* **About this exercise**:
Write every entry out again with no changes, and leave the images behind.

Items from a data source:
*-*-*

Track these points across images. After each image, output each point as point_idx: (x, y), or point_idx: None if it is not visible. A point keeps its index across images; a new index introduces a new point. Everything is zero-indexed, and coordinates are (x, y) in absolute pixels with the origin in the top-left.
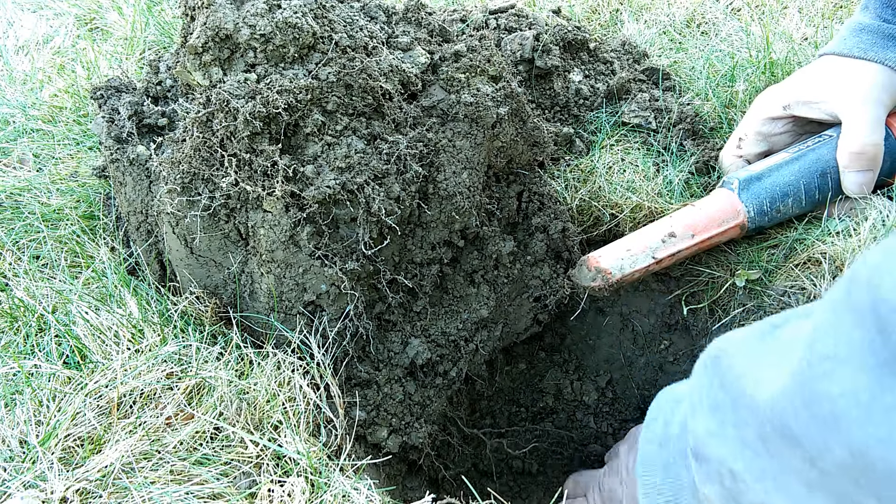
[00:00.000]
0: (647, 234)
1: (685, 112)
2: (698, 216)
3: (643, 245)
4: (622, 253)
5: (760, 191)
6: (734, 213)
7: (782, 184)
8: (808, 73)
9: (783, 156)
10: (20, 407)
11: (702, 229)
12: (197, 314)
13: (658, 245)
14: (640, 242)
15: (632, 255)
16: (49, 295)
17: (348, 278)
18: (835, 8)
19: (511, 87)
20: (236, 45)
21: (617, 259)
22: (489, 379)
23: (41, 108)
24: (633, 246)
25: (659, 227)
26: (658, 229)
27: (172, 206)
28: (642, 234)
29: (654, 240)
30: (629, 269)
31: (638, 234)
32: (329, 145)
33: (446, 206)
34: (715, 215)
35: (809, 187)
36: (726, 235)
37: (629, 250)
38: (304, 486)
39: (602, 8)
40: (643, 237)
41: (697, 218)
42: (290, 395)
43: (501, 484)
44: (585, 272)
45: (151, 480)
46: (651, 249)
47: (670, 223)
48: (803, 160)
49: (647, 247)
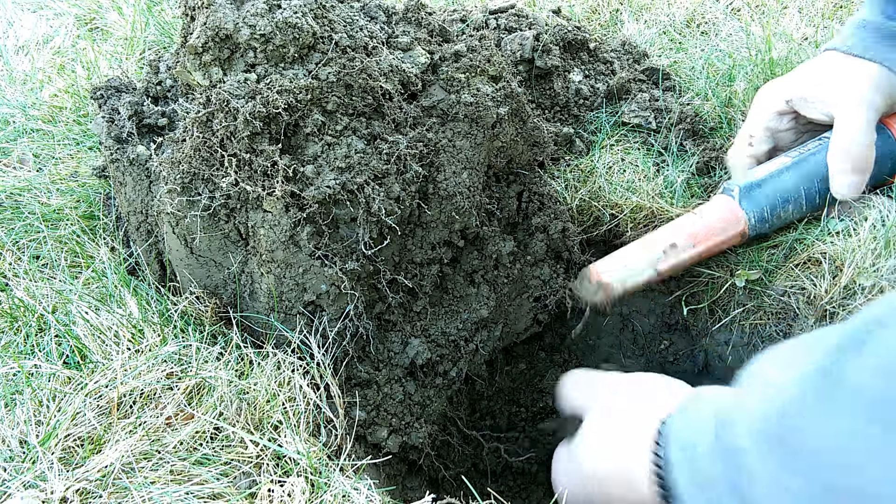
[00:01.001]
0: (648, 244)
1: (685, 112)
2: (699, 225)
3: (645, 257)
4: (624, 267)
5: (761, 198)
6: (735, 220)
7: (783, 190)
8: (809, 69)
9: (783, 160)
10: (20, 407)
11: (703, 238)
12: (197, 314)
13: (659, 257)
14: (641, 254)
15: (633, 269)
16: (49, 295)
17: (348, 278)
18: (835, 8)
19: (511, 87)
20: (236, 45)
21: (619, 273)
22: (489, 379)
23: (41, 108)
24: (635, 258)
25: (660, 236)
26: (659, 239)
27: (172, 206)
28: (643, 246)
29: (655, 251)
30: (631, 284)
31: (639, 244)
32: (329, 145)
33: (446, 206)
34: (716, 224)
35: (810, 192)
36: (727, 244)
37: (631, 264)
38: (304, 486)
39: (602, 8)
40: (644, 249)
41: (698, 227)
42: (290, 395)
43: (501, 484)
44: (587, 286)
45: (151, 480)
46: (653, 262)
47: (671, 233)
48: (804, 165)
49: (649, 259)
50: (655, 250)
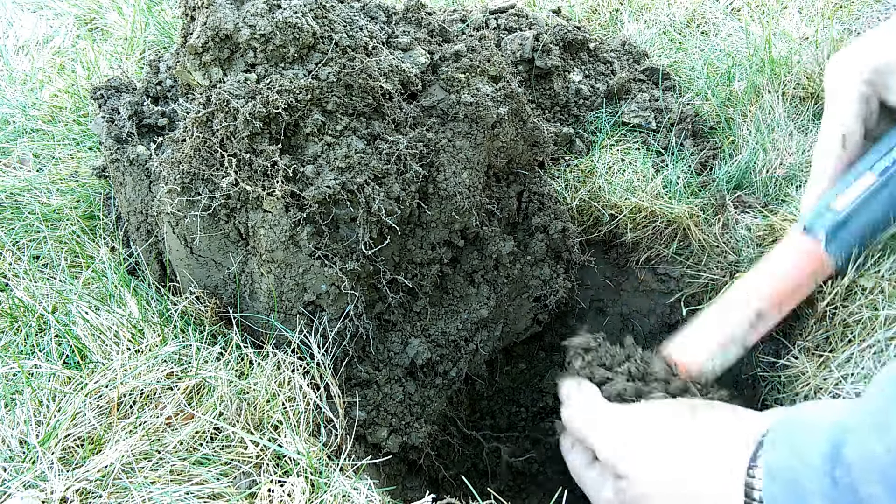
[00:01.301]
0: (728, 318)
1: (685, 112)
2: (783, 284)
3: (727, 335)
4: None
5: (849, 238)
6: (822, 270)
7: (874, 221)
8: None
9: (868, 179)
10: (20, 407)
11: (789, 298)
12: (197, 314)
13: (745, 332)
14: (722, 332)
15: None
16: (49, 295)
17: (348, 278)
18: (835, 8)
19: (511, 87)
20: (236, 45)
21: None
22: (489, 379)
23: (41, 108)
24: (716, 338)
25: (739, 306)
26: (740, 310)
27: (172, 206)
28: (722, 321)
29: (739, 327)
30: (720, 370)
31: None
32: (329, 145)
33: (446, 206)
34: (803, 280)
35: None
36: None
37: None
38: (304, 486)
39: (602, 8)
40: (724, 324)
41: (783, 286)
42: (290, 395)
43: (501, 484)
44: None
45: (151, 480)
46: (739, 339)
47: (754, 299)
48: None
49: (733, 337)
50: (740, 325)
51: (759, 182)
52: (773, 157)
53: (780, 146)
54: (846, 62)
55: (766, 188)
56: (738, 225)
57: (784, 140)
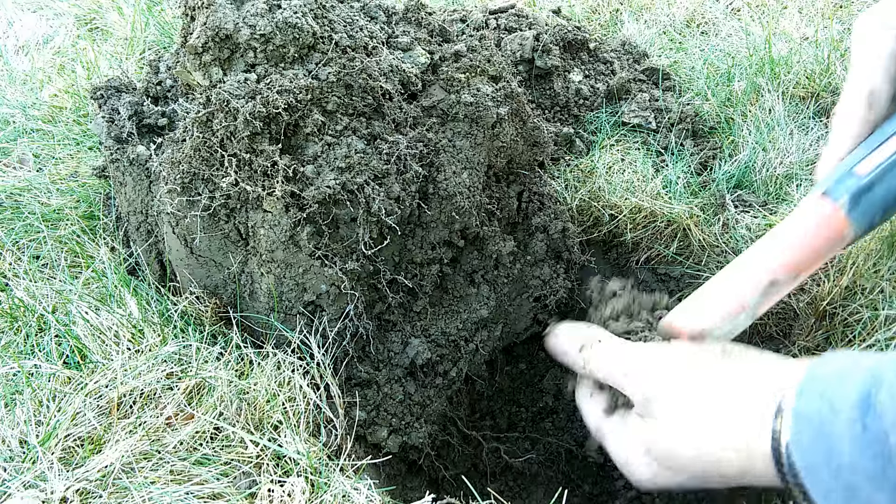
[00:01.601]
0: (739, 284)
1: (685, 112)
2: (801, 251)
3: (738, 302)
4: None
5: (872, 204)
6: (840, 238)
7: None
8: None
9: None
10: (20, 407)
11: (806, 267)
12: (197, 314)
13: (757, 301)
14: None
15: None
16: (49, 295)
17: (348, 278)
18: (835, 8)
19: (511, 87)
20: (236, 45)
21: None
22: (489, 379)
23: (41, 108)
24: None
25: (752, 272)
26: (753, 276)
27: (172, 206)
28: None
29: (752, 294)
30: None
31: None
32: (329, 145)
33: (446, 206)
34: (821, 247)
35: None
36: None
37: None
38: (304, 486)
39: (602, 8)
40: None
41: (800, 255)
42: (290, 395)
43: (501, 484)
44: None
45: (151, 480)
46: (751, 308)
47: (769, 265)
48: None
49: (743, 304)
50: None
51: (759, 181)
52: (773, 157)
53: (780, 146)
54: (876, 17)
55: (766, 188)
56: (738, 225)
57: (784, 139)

*-*-*

* **Reply**:
Track these points across images. After each image, output each point as point_idx: (x, y), or point_idx: None if it is not visible. A point keeps its index across images; a new index introduces a new point. Everything is zero-indexed, and coordinates are (x, y) in absolute pixels with the origin in the top-left.
[00:00.000]
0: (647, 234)
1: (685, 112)
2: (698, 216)
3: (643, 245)
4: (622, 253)
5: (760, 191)
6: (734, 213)
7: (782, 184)
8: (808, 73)
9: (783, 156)
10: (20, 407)
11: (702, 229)
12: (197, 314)
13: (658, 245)
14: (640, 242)
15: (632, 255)
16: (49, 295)
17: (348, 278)
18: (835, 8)
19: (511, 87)
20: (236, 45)
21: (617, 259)
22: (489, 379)
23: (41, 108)
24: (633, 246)
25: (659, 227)
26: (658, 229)
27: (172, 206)
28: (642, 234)
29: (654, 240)
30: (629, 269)
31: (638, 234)
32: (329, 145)
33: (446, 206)
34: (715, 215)
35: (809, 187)
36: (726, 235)
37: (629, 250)
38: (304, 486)
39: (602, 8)
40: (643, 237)
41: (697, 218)
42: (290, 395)
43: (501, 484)
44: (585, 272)
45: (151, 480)
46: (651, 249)
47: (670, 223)
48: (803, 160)
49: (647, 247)
[00:01.001]
0: (648, 244)
1: (685, 112)
2: (699, 225)
3: (645, 257)
4: (624, 267)
5: (761, 198)
6: (735, 220)
7: (783, 190)
8: (809, 69)
9: (783, 160)
10: (20, 407)
11: (703, 238)
12: (197, 314)
13: (659, 257)
14: (641, 254)
15: (633, 269)
16: (49, 295)
17: (348, 278)
18: (835, 8)
19: (511, 87)
20: (236, 45)
21: (619, 273)
22: (489, 379)
23: (41, 108)
24: (635, 258)
25: (660, 236)
26: (659, 239)
27: (172, 206)
28: (643, 246)
29: (655, 251)
30: (631, 284)
31: (639, 244)
32: (329, 145)
33: (446, 206)
34: (716, 224)
35: (810, 192)
36: (727, 244)
37: (631, 264)
38: (304, 486)
39: (602, 8)
40: (644, 249)
41: (698, 227)
42: (290, 395)
43: (501, 484)
44: (587, 286)
45: (151, 480)
46: (653, 262)
47: (671, 233)
48: (804, 165)
49: (649, 259)
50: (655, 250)
[00:01.301]
0: (728, 318)
1: (685, 112)
2: (783, 284)
3: (727, 335)
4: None
5: (849, 238)
6: (822, 270)
7: (874, 221)
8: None
9: (868, 179)
10: (20, 407)
11: (789, 298)
12: (197, 314)
13: (745, 332)
14: (722, 332)
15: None
16: (49, 295)
17: (348, 278)
18: (835, 8)
19: (511, 87)
20: (236, 45)
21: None
22: (489, 379)
23: (41, 108)
24: (716, 338)
25: (739, 306)
26: (740, 310)
27: (172, 206)
28: (722, 321)
29: (739, 327)
30: (720, 370)
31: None
32: (329, 145)
33: (446, 206)
34: (803, 280)
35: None
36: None
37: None
38: (304, 486)
39: (602, 8)
40: (724, 324)
41: (783, 286)
42: (290, 395)
43: (501, 484)
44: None
45: (151, 480)
46: (739, 339)
47: (754, 299)
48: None
49: (733, 337)
50: (740, 325)
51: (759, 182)
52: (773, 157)
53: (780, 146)
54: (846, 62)
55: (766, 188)
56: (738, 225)
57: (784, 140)
[00:01.601]
0: (739, 284)
1: (685, 112)
2: (801, 251)
3: (738, 302)
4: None
5: (872, 204)
6: (840, 238)
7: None
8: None
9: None
10: (20, 407)
11: (806, 267)
12: (197, 314)
13: (757, 301)
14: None
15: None
16: (49, 295)
17: (348, 278)
18: (835, 8)
19: (511, 87)
20: (236, 45)
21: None
22: (489, 379)
23: (41, 108)
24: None
25: (752, 272)
26: (753, 276)
27: (172, 206)
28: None
29: (752, 294)
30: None
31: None
32: (329, 145)
33: (446, 206)
34: (821, 247)
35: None
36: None
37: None
38: (304, 486)
39: (602, 8)
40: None
41: (800, 255)
42: (290, 395)
43: (501, 484)
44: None
45: (151, 480)
46: (751, 308)
47: (769, 265)
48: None
49: (743, 304)
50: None
51: (759, 181)
52: (773, 157)
53: (780, 146)
54: (876, 17)
55: (766, 188)
56: (738, 225)
57: (784, 139)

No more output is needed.